There was no one in sight. A bus had left only a minute earlier. Who knows how long it would be before another one arrived and was ready to leave? In those days, a time of unrest and confusion, people didn’t come and go very much, and there weren’t very many buses in service. Herbst, who had put Shira’s place out of mind for a while, was thinking about it again. He pictured it as it was when he stood peering through the keyhole. According to Anita Brik’s description, that was definitely Shira’s place. It was definitely the place Anita Brik had described, but Shira wasn’t there. He gazed at his fingertips and would have liked to be thinking about Shira, but he felt a barrier between himself and his thoughts. He glanced at his companion, who was standing beside him, and it seemed to him that a moment earlier he had been thinking, but he couldn’t remember exactly what he had been thinking. His mind drifted to Tamara, his daughter, and this is roughly what he thought: My daughter, Tamara, isn’t enthusiastic about talking to me, whereas this young man, whose only significance is his link to Tamara, detains me for a chat, unlike Avraham-and-a-half, who never bestows his presence on me. If I didn’t know Oriental Jews, I would think his was an Oriental manner, attaching himself to a person, being so persistent. Unless I dispel the mood with wellchosen words, he’ll be offended. He expects me to say something, but I remain silent. Herbst began searching for something to say and found nothing. He thought to himself: I’ll discuss the yeshiva with him.

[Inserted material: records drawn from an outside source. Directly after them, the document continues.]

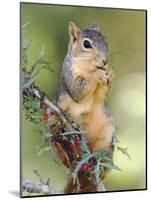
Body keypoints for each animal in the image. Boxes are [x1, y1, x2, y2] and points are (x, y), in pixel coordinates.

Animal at [55, 21, 114, 192]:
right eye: (86, 44)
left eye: (105, 40)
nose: (105, 61)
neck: (88, 67)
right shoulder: (69, 76)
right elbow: (79, 91)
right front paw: (98, 74)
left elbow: (100, 95)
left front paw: (110, 71)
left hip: (106, 135)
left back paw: (99, 168)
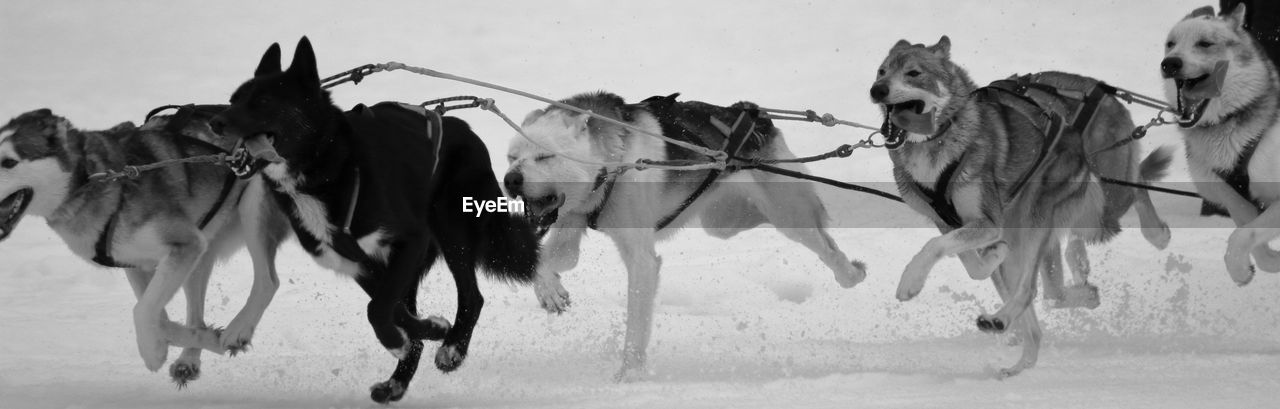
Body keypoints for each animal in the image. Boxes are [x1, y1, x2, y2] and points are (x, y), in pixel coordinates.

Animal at [0, 107, 290, 385]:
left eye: (8, 162)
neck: (95, 177)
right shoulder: (137, 264)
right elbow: (159, 318)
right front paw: (203, 338)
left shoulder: (185, 244)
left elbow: (142, 312)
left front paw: (153, 352)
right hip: (204, 247)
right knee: (196, 311)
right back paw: (191, 358)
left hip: (252, 206)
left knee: (267, 282)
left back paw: (237, 331)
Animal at [504, 90, 865, 380]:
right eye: (512, 157)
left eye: (544, 155)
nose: (510, 179)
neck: (611, 164)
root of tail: (752, 114)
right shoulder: (571, 226)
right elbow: (550, 261)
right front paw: (549, 290)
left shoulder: (642, 260)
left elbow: (636, 323)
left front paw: (630, 375)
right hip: (723, 222)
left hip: (788, 215)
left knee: (827, 245)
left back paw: (851, 273)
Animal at [1167, 3, 1280, 283]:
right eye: (1170, 44)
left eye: (1205, 43)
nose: (1169, 63)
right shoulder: (1237, 200)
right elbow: (1250, 235)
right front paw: (1264, 262)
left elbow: (1243, 235)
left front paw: (1238, 267)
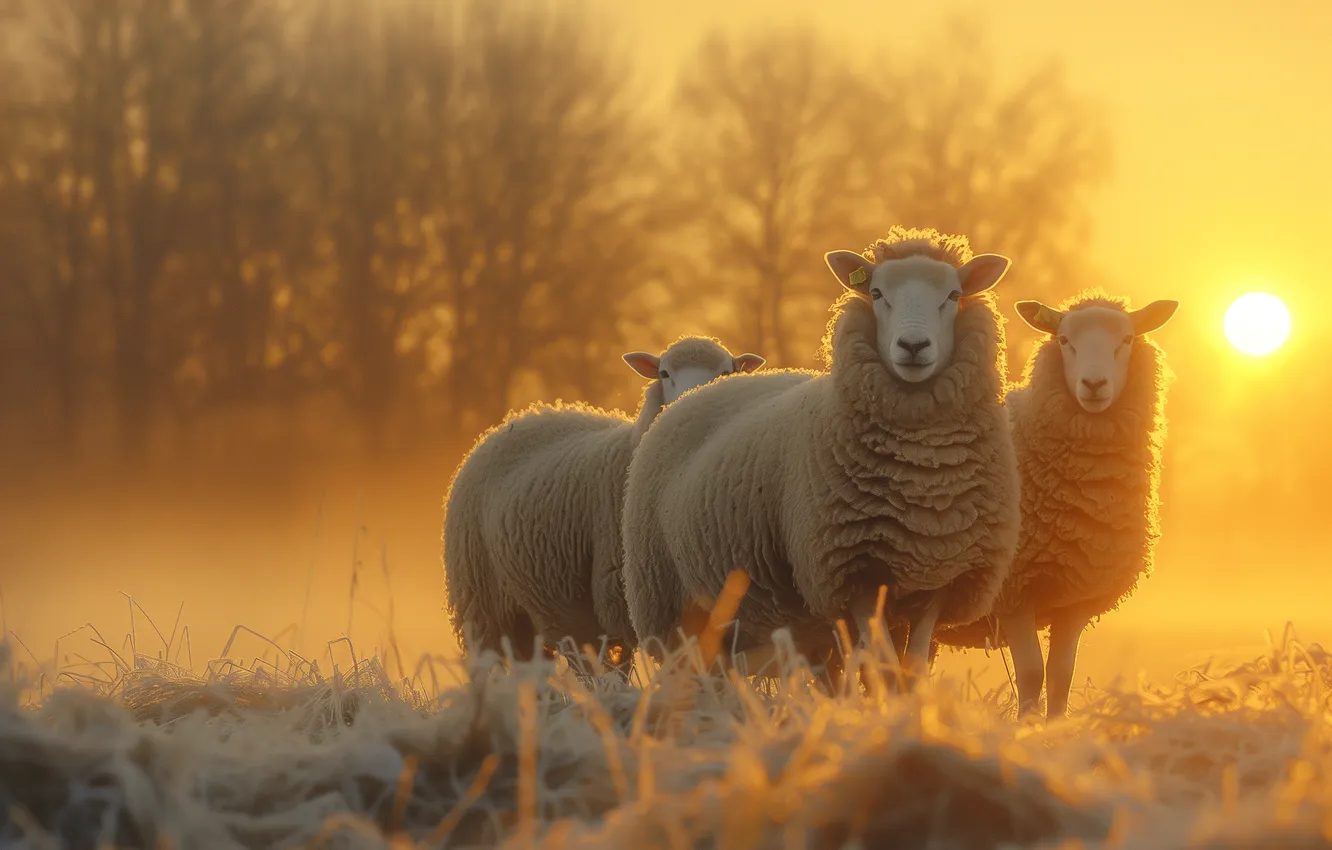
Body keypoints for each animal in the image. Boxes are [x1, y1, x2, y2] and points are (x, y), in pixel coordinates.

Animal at [620, 227, 1022, 679]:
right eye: (877, 292)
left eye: (953, 295)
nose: (913, 345)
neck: (924, 477)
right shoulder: (853, 573)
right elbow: (883, 666)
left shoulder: (941, 576)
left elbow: (912, 668)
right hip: (669, 606)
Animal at [933, 291, 1178, 718]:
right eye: (1064, 340)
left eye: (1127, 339)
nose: (1093, 384)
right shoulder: (1012, 591)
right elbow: (1032, 673)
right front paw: (1027, 724)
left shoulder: (1076, 597)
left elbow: (1062, 674)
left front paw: (1056, 726)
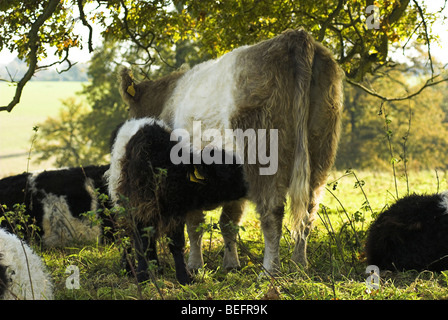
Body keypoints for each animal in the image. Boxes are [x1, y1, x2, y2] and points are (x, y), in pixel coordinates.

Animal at [107, 119, 247, 284]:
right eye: (225, 171)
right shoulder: (139, 207)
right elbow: (141, 244)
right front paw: (142, 276)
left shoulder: (176, 211)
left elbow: (176, 244)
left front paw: (184, 277)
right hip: (121, 204)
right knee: (125, 235)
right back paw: (128, 269)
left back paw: (157, 268)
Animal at [117, 29, 342, 272]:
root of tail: (293, 36)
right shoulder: (235, 181)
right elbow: (228, 222)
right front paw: (231, 264)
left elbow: (195, 224)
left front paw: (195, 265)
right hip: (320, 151)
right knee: (308, 211)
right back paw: (299, 264)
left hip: (264, 156)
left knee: (272, 210)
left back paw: (269, 270)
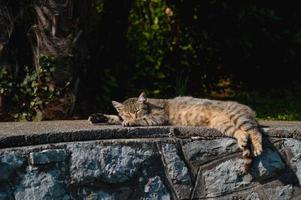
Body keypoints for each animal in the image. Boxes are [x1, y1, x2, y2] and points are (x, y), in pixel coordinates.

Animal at [88, 92, 262, 172]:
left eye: (137, 111)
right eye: (127, 113)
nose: (131, 117)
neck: (150, 104)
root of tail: (250, 109)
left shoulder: (158, 118)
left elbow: (143, 120)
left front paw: (132, 122)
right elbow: (115, 118)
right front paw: (98, 117)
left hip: (238, 117)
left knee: (254, 131)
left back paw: (257, 146)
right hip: (224, 125)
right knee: (242, 133)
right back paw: (243, 140)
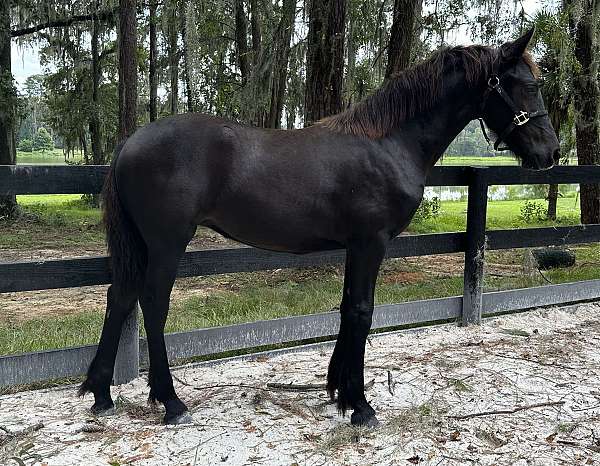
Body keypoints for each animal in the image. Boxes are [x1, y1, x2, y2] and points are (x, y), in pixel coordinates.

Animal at [78, 29, 556, 428]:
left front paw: (338, 392)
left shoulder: (354, 246)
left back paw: (101, 394)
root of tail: (130, 142)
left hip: (143, 246)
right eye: (528, 86)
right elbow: (361, 312)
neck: (387, 143)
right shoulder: (370, 243)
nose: (551, 152)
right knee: (152, 305)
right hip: (167, 242)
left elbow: (346, 310)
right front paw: (360, 405)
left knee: (120, 298)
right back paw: (171, 402)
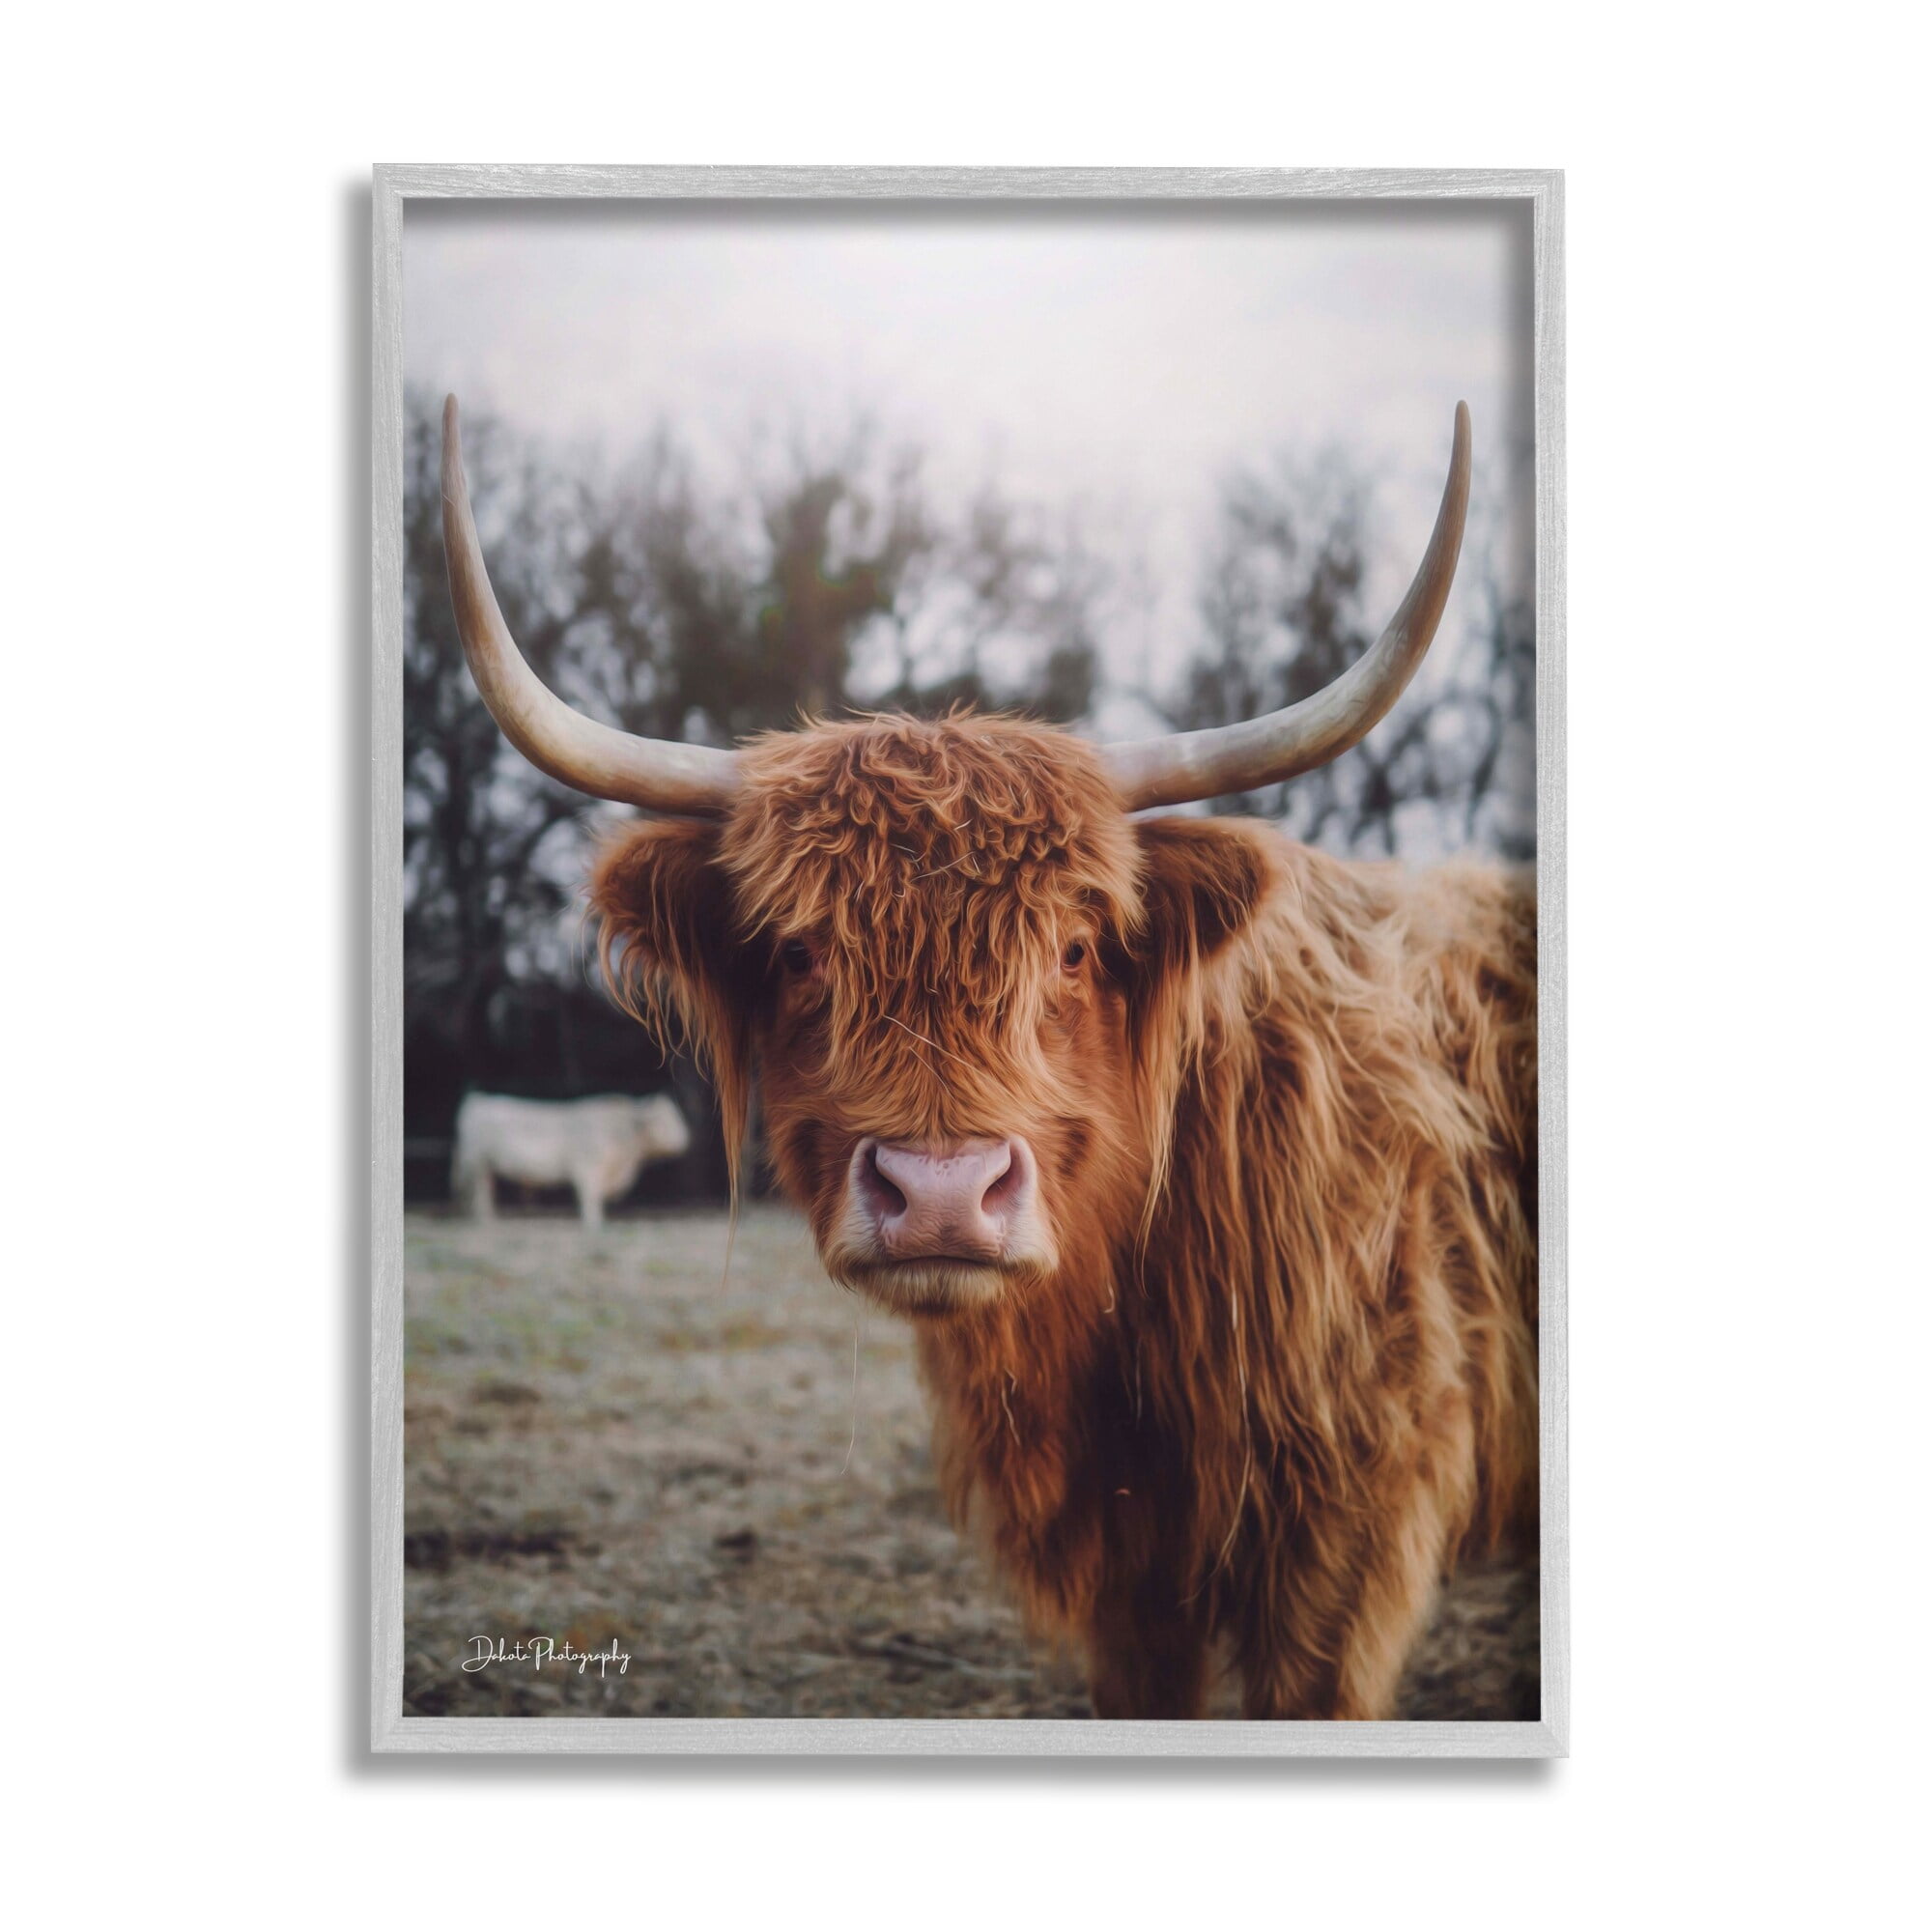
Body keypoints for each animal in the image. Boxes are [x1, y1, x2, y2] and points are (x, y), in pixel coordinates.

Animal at [451, 1091, 691, 1228]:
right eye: (662, 1121)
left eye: (676, 1116)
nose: (686, 1139)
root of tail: (478, 1100)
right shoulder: (586, 1168)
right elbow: (590, 1198)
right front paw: (594, 1224)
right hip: (477, 1163)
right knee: (480, 1193)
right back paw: (486, 1221)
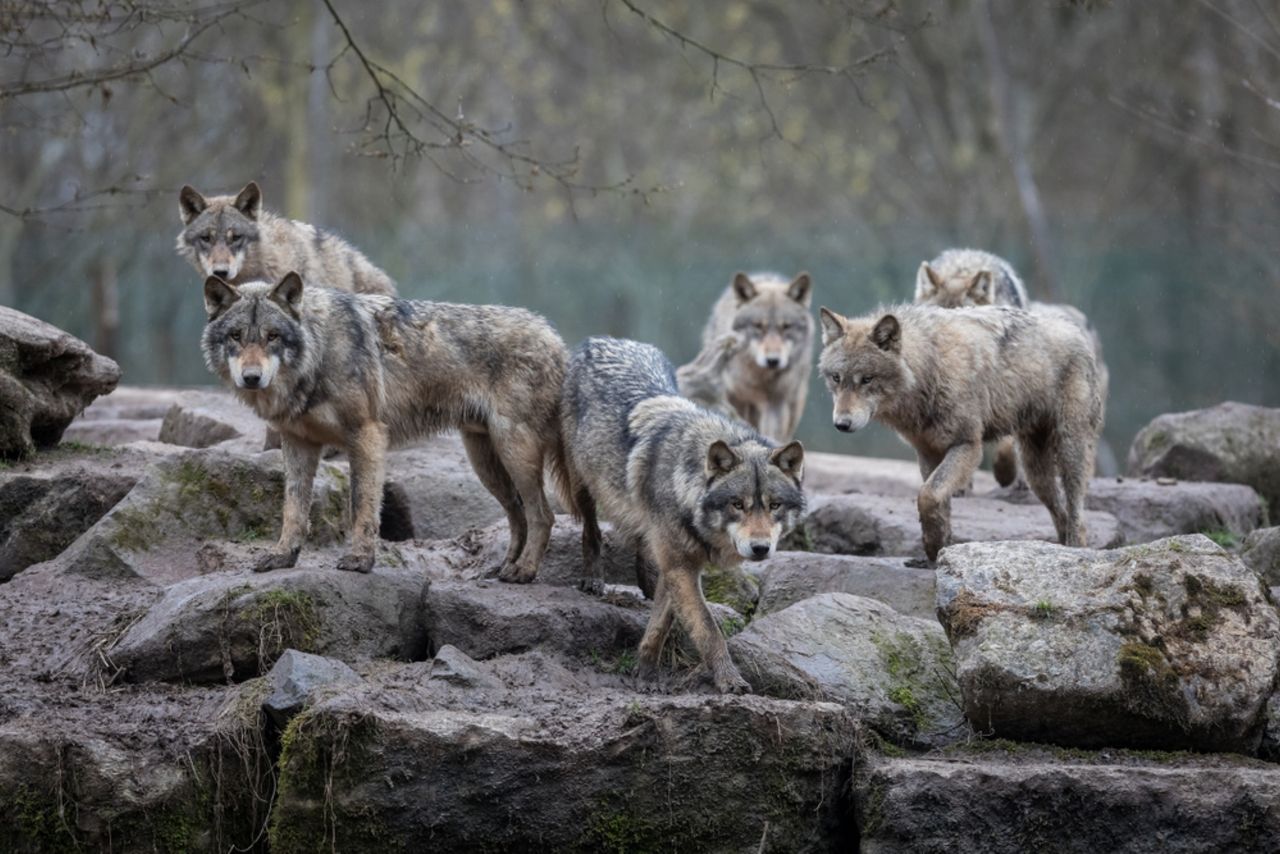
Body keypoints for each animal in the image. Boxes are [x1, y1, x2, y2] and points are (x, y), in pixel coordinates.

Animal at [198, 272, 565, 581]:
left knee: (542, 515)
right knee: (518, 514)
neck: (319, 351)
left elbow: (362, 504)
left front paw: (360, 560)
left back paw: (524, 571)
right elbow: (293, 509)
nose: (251, 378)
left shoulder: (367, 434)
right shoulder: (298, 443)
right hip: (485, 462)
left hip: (513, 452)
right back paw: (504, 566)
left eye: (272, 336)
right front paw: (282, 556)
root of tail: (554, 336)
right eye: (236, 336)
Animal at [558, 335, 803, 696]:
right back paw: (593, 578)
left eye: (774, 505)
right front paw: (729, 680)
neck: (685, 484)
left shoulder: (678, 567)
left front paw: (645, 672)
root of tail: (605, 339)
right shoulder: (681, 567)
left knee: (643, 549)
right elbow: (708, 629)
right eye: (738, 504)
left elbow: (661, 622)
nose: (760, 548)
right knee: (591, 529)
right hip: (582, 485)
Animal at [696, 273, 814, 445]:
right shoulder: (735, 398)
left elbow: (773, 433)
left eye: (786, 327)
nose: (773, 360)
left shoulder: (775, 403)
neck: (759, 378)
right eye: (758, 326)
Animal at [819, 303, 1100, 563]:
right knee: (1062, 513)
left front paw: (934, 546)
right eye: (836, 378)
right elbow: (937, 501)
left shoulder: (968, 446)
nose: (841, 424)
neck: (931, 368)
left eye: (867, 379)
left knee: (1077, 512)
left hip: (1068, 451)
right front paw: (938, 548)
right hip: (1036, 473)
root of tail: (1076, 330)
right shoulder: (927, 452)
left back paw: (1075, 551)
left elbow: (928, 494)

Since he used to be part of that world, he must know all about it, and he probably enjoys discussing it.

Herbst said to Schlesinger, “I’ve lived in Jerusalem so many years, and nothing is as close to me as education. Still, when I get the annual announcements of various yeshivas, I never stop to wonder how they are different from each other or what their curricula are like. One announcement is from the Great Yeshiva; another is from the Institute for Advanced Talmudic Studies; yet another is from the Central Yeshiva. They have endless titles, expressing glory, grandeur, eminence. Please, Mr. Schlesinger, tell me how to distinguish between them. Are they organized in classes on different levels — some as secondary schools for Talmud study, others as Talmud universities? I’m totally ignorant about the educational affairs of the older communities. I’m familiar with such terms as heder, Talmud Torah, yeshiva , but I’m not familiar with the curriculum.”